■ DESCRIPTION OF THE TASK
Quote every line from the top of the listing down to and including the line that contains "ta có sẵn. Lượng".

■ DATA RECORDS
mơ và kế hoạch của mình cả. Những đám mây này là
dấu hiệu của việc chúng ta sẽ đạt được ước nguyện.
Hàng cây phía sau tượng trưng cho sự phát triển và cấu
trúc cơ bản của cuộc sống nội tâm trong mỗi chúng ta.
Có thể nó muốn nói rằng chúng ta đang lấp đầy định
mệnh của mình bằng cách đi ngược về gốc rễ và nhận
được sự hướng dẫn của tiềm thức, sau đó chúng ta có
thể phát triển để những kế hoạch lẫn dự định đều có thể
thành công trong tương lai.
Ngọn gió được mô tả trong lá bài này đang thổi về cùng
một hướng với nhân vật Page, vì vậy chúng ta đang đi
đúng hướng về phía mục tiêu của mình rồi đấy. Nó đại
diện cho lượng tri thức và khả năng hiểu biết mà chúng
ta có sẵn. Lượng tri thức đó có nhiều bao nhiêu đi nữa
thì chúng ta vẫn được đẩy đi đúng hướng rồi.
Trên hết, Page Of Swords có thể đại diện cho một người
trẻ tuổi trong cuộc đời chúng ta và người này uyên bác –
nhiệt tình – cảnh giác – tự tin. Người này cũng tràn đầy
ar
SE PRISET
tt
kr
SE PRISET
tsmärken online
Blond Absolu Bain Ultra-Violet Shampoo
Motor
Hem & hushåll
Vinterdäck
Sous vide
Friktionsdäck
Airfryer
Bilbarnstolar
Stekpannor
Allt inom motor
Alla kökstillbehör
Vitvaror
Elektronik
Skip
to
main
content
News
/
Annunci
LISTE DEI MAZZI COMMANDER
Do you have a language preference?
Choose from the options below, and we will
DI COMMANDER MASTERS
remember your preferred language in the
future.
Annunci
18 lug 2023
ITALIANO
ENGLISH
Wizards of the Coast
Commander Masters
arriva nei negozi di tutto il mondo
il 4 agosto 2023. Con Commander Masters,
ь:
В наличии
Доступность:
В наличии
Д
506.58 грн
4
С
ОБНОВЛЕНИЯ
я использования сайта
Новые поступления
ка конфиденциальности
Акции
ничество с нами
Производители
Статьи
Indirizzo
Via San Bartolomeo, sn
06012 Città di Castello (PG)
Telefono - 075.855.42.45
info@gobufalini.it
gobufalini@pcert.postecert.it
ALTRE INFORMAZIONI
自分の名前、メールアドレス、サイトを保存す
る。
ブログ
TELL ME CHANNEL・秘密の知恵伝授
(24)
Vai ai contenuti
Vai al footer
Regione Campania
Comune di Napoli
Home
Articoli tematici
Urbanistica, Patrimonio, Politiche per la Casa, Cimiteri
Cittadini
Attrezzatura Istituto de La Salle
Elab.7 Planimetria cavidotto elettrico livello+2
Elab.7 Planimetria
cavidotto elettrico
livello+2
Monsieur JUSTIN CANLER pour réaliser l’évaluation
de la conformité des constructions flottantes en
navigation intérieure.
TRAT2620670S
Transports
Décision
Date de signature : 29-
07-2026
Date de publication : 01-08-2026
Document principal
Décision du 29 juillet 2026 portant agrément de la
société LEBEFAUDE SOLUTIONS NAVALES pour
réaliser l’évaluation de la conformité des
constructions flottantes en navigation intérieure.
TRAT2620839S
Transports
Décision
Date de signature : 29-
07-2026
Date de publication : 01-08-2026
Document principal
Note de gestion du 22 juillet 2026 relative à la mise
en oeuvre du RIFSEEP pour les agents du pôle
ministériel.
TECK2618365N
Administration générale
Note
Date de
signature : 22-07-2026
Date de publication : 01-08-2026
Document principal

■ RESPONSE TO THIS EXERCISE
mơ và kế hoạch của mình cả. Những đám mây này là
dấu hiệu của việc chúng ta sẽ đạt được ước nguyện.
Hàng cây phía sau tượng trưng cho sự phát triển và cấu
trúc cơ bản của cuộc sống nội tâm trong mỗi chúng ta.
Có thể nó muốn nói rằng chúng ta đang lấp đầy định
mệnh của mình bằng cách đi ngược về gốc rễ và nhận
được sự hướng dẫn của tiềm thức, sau đó chúng ta có
thể phát triển để những kế hoạch lẫn dự định đều có thể
thành công trong tương lai.
Ngọn gió được mô tả trong lá bài này đang thổi về cùng
một hướng với nhân vật Page, vì vậy chúng ta đang đi
đúng hướng về phía mục tiêu của mình rồi đấy. Nó đại
diện cho lượng tri thức và khả năng hiểu biết mà chúng
ta có sẵn. Lượng tri thức đó có nhiều bao nhiêu đi nữa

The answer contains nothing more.